Rancho Palos Verdes, États-Unis:  Donald Trump a déclaré mardi que le détroit d'Ormuz ouvrirait "très bientôt, ou alors (les Iraniens) seront frappés très fort", dans un entretien accordé à la chaîne Fox News.

"Nous avons de très bonnes discussions", a encore dit le président américain, en déplacement en Californie (ouest), assurant que l'Iran voulait passer un accord.

"J'ai le temps", a aussi déclaré le dirigeant républicain à propos de ce conflit qui dure depuis plus de cinq mois.

Selon le site Axios, qui cite des "sources régionales", un accord temporaire de 60 jours est en discussion pour organiser le passage dans le détroit entre l'Iran et le sultanat d'Oman.

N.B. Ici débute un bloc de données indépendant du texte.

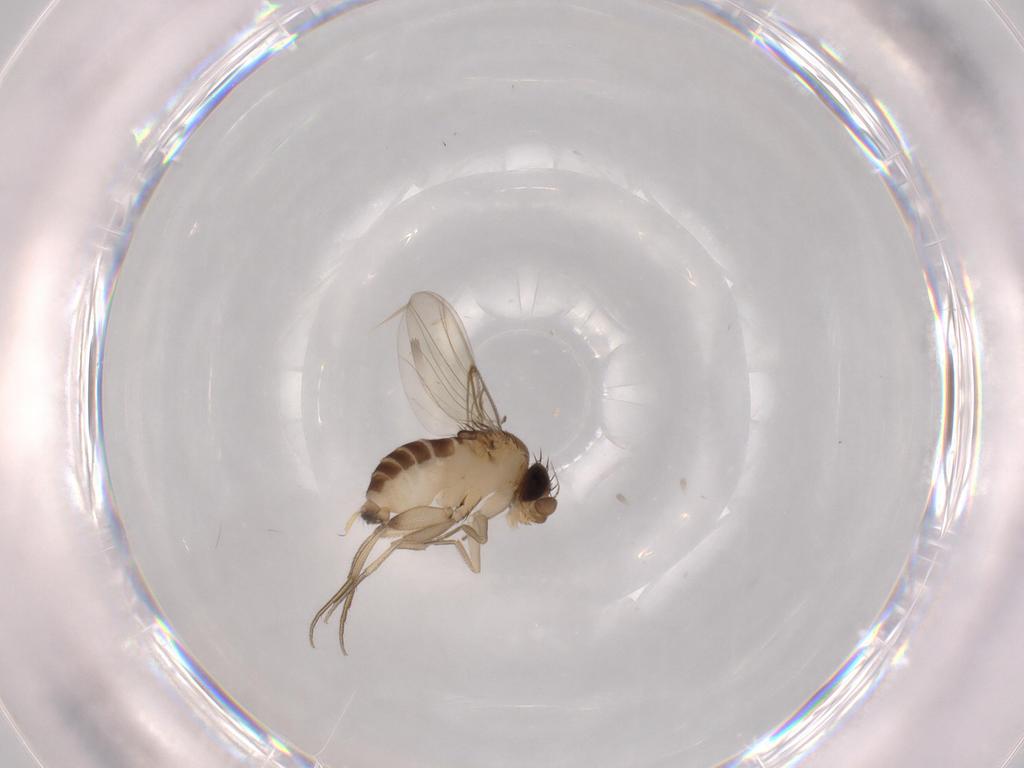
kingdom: Animalia
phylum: Arthropoda
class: Insecta
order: Diptera
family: Phoridae
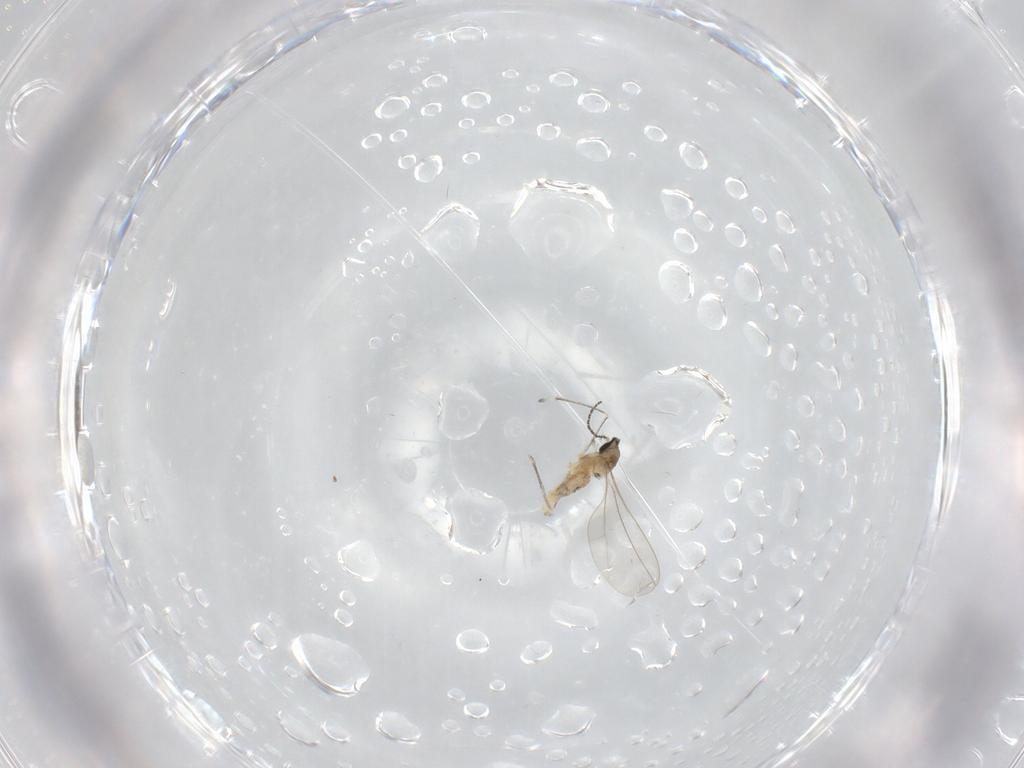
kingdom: Animalia
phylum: Arthropoda
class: Insecta
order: Diptera
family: Cecidomyiidae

Cet accord préliminaire, qui pourrait être annoncé dès mercredi, prévoit selon Axios que tout transport maritime entrant via le détroit emprunterait une voie nord dans les eaux iraniennes, et tout navire sortant suivrait une trajectoire méridionale dans les eaux contrôlées par Oman, le tout sans péage ou droit de passage.

Pendant cette période de soixante jours, et dans l'attente d'un accord définitif, la voie médiane du détroit serait déminée, toujours selon Axios, qui prévient que ce compromis n'est pas encore scellé.

"Il y a une chance que nous parvenions aujourd'hui ou demain à un accord visant à rouvrir le détroit et à aller vers une normalisation", a déclaré mardi le ministre des Finances américain Scott Bessent dans un entretien à la chaîne CNBC.

Les tensions dans le détroit, devenu un enjeu de premier plan dans la guerre au Moyen-Orient, restent vives. Mardi, l'agence maritime britannique UKMTO a indiqué qu'un navire y avait été touché par un "projectile inconnu".